Steven and Chris
DIY End Tables
Building your own end table is a lot easier than you might think. Here are three impressive end tables you can build in just a few hours.
Copper Pipe Nesting Tables
- 3 lengths of 1/2 copper pipe
- 8 copper 'T" joints
- 4 copper end caps
- 4 copper "90" joints
- Tile Sample or Off Cut
- Copper Pipe Cutter
1. Cut your lengths of copper pipe to your desired width and length. End tables are usually 25-30 inches high. The length and width depends on the size of your tile sample. For example: if you are using a 16x16inch tile you probably want the length and width to be 13 inches, so the top of your table has a slight overhang.
2. Dry fit all your lengths of copper.

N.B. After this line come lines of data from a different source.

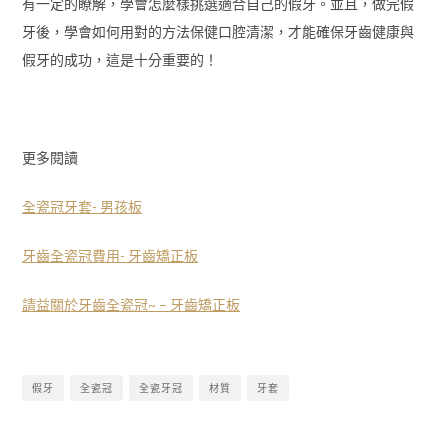
有一定的瞭解，學會怎麼樣挑選適合自己的假牙。並且，做完假
牙後，學會如何用對的方法保健口腔清潔，才能確保牙齒健康與
假牙的成功，這是十分重要的！
更多閱讀
全瓷冠牙套- 男孩板
牙齒全瓷冠費用- 牙齒矯正板
請益關於牙齒全瓷冠~ – 牙齒矯正板
假牙
全瓷冠
全瓷牙冠
材質
牙套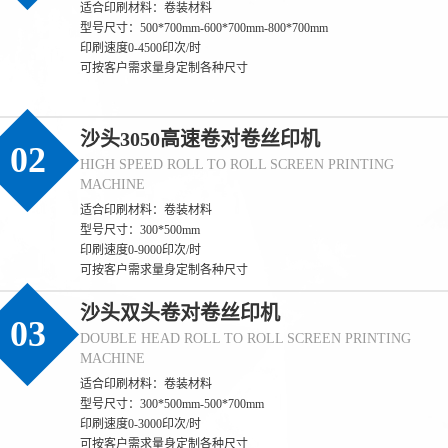
适合印刷材料：卷装材料
型号尺寸：500*700mm-600*700mm-800*700mm
印刷速度0-4500印次/时
可按客户需求量身定制各种尺寸
沙头3050高速卷对卷丝印机
02
HIGH SPEED ROLL TO ROLL SCREEN PRINTING
MACHINE
适合印刷材料：卷装材料
型号尺寸：300*500mm
印刷速度0-9000印次/时
可按客户需求量身定制各种尺寸
沙头双头卷对卷丝印机
03
DOUBLE HEAD ROLL TO ROLL SCREEN PRINTING
MACHINE
适合印刷材料：卷装材料
型号尺寸：300*500mm-500*700mm
印刷速度0-3000印次/时
可按客户需求量身定制各种尺寸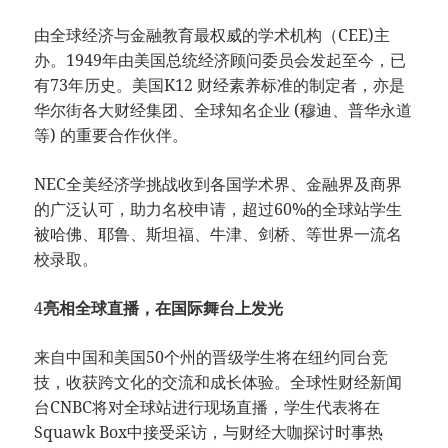
由全球经济与金融教育最权威的学术机构（CEE)主
办。1949年由美国总统经济顾问委员会发起至今，已
有73年历史。美国K12 财经素养标准的制定者，亦是
华尔街各大财经集团、全球知名企业 (穆迪、普华永道
等) 的重要合作伙伴。
NEC全美经济学挑战收到各国学术界、金融界及商界
的广泛认可，助力名校申请，超过60%的全球站学生
被哈佛、耶鲁、斯坦福、牛津、剑桥、等世界一流名
校录取。
4
亮相全球直播，在国际舞台上发光
来自中国和美国50个州的晋级学生将在纽约同台竞
技，收获跨文化的交流和成长体验。全球性财经新闻
台CNBC将对全球站进行现场直播，学生代表将在
Squawk Box中接受采访，与财经大咖探讨时事热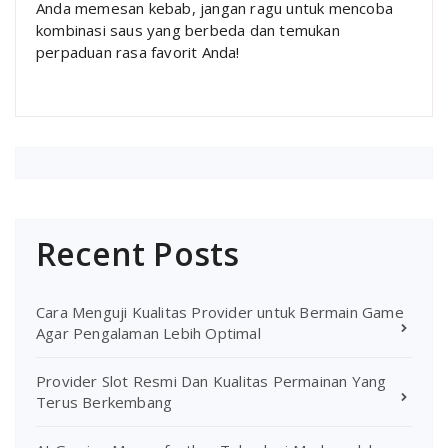
Anda memesan kebab, jangan ragu untuk mencoba
kombinasi saus yang berbeda dan temukan
perpaduan rasa favorit Anda!
Recent Posts
Cara Menguji Kualitas Provider untuk Bermain Game
Agar Pengalaman Lebih Optimal
Provider Slot Resmi Dan Kualitas Permainan Yang
Terus Berkembang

Your frame should be strong enough to stand on its own.
3. Using contact cement refit all your lengths of copper pipe including the end caps as feet.
4. Pop your tile sample on top.
Suitcase End Table
- Vintage suitcase (hardcase)
- Old stool or chair base
- Spray paint
1. Give your suitcase a good scrub. Years of grease and probably old airport stickers need to be cleaned off so that your spray paint will adhere.

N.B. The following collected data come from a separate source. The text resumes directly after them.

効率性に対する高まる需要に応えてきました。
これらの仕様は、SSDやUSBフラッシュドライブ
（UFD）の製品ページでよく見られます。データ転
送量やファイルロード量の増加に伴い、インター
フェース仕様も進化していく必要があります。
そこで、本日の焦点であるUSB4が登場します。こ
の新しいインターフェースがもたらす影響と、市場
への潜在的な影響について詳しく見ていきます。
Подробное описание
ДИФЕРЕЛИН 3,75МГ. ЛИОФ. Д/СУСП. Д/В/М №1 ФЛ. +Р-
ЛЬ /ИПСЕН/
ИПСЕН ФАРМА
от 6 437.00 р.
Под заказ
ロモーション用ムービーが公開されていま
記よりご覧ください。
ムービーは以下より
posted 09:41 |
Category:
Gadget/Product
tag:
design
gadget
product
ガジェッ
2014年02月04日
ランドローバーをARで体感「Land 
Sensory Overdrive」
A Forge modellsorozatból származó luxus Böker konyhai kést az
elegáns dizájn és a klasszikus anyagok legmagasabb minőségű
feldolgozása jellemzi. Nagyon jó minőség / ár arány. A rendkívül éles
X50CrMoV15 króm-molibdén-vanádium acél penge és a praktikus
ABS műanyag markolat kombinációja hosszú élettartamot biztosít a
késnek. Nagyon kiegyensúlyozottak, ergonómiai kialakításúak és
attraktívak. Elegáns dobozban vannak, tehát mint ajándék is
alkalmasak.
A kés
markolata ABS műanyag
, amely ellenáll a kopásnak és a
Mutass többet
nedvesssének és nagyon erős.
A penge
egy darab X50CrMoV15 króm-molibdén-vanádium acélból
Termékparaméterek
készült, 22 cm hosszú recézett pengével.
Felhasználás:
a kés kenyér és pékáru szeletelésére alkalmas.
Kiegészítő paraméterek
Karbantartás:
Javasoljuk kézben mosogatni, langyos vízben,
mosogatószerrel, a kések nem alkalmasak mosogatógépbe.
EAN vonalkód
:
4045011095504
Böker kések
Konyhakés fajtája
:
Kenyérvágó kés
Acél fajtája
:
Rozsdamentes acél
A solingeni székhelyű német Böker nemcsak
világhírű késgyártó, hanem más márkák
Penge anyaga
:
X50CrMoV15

2. Spray paint your suitcase. We chose to paint ours flat black.
3. Find an old stool or chair, and remove the seat and back rest, using a hacksaw and screwdriver.
4. Spray your new 'base' the same color as your suitcase.
5. Attach your suitcase to your base using nuts and bolts and enjoy!
Tree Stump End Table
- Old Tree stump or log
- Colorful paints
- Masking tape
- Self leveling epoxy
1. Find an old tree stump. If you happen to live near a wooded area, this shouldn't be too hard. In the city, we called a few tree cutting services, and they were glad to give us some of their off cuts. For best results you want a dry log, one that was cut down at least a year ago.
2. Sand the top of your stump.
3. Prime the top, you may need several coats.
4. Tape out a pattern you'd like to see on your end table. We were inspired by Navy Semaphore flags, which have a great graphic element.
5. Paint your pattern, and let it dry thoroughly.
6. Apply a self-leveling epoxy to the top. This will hide any ridges or notches that may exist in the wood, and give it a glass-like finish.
7. Spray a clear coat all over the sides of your log.